Proust is at one with the tradition, even as his nameless narrator remains a cipher who would free himself from the significance in names elsewhere in the novel (the girls named from boys; the names that, like Dickens, near-pun; the perfume of place associated with certain words). But he takes this aspect of a novelist’s art in a novel direction too.

Proust relishes Brichot’s performance; it is a moment, peppered through the novels, when a character, motivated by the quest for distinction (or elsewhere for the desired object), performing the habitual grotesquerie into which their life has grown, suddenly, without meaning it, stumbles into a realm of imaginative possibilities that, abused and ignored by the character, testifies nonetheless to something of value in the narrator’s eyes. Brichot is fatuous and dull, but Ruskin doing much the same thing with names (and Proust perhaps has Ruskin’s divine etymologies in mind) would not be; nor would the narrator of the novel, seeing into the richness of things more than an occasion for the display of cultural capital.

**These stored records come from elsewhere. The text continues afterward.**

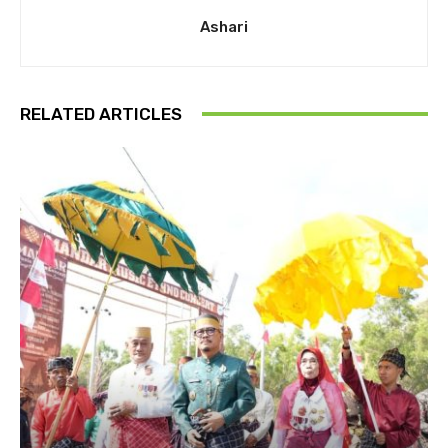
Ashari
RELATED ARTICLES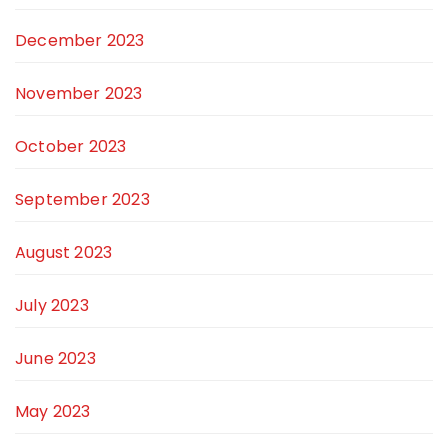
December 2023
November 2023
October 2023
September 2023
August 2023
July 2023
June 2023
May 2023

It is a characteristic of Proust’s balancing act that the moments of severest satire and embarrassed comedy at those most in thrall to distinction and desire also serve to expose passions, instincts, and objects that would, elsewhere, for the narrator, or even for that same satirized character on more propitious occasion, be admired as transcending the desire and claims to distinction that lead to them. Proust’s satire, to borrow T.S. Eliot’s description of wit, “involves, probably, a recognition, implicit in the expression of every experience, of other kinds of experience which are possible.”

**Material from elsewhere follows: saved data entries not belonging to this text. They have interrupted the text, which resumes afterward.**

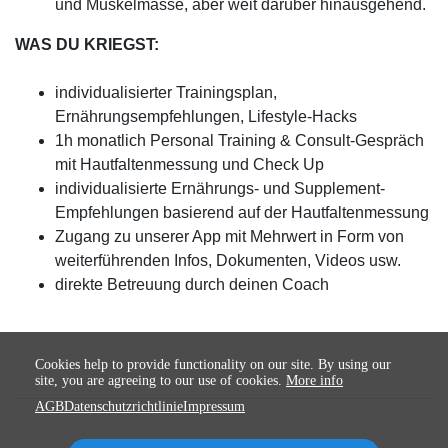
und Muskelmasse, aber weit darüber hinausgehend.
WAS DU KRIEGST:
individualisierter Trainingsplan,
Ernährungsempfehlungen, Lifestyle-Hacks
1h monatlich Personal Training & Consult-Gespräch
mit Hautfaltenmessung und Check Up
individualisierte Ernährungs- und Supplement-
Empfehlungen basierend auf der Hautfaltenmessung
Zugang zu unserer App mit Mehrwert in Form von
weiterführenden Infos, Dokumenten, Videos usw.
direkte Betreuung durch deinen Coach
Cookies help to provide functionality on our site. By using our
site, you are agreeing to our use of cookies.
More info
AGB
Datenschutzrichtlinie
Impressum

Is that true for every novelist? Not for all, I think; the experience in Proust is resolved at a moment, but no moment is definitive. The names catch light, but the light changes, and the names change with it; not as common nouns or most verbs change, with our knowing always that another side is there to be brought out of the shadows and into play later, but as entities whose significance, perhaps intensely personal, or whimsical, or elevated, may never be said to endure beyond that moment, and may be grounded not on anything essential on the observer, or the name itself, but only on their relating as they do for that moment, in relation to moments previous and, when the significance of a name is born in the recollection of it, subsequent to the moment itself.

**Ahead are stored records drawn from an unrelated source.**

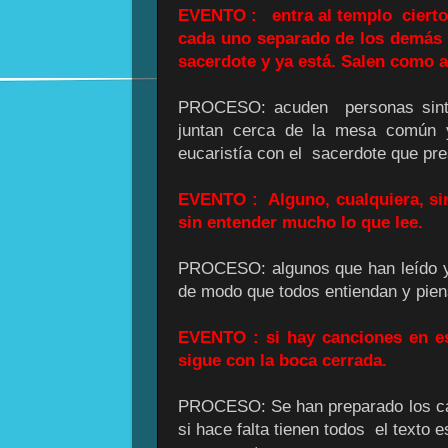
EVENTO : entra al templo cierto
cada uno separado de los demás 
sacerdote y ya está. Salen como a
PROCESO: acuden personas sintie
juntan cerca de la mesa común 
eucaristía con el sacerdote que pre
EVENTO : Alguno, cualquiera, sin
sin entender mucho lo que lee.
PROCESO: algunos que han leído y m
de modo que todos entiendan y pien
EVENTO : si hay canciones en es
sigue con la boca cerrada.
PROCESO: Se han preparado los can
si hace falta tienen todos el texto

What does T.S. Eliot mean by his strange phrase “implicit in the expression of every experience”? Perhaps we read too fast if we take “expression” to mean solely the articulation of that experience; Proust suggests that it might mean also the emanation, the carrying forth, or the realization of an experience in the configurations of life. It might mean too that in the expression of the experience of the interpretation of names that we know through Brichot, we ought also to recognize another experience of interpretation of names, more or less silly than his, and to both smirk at his and to be lenient towards it, accordingly. Thus the magnanimity of Proust.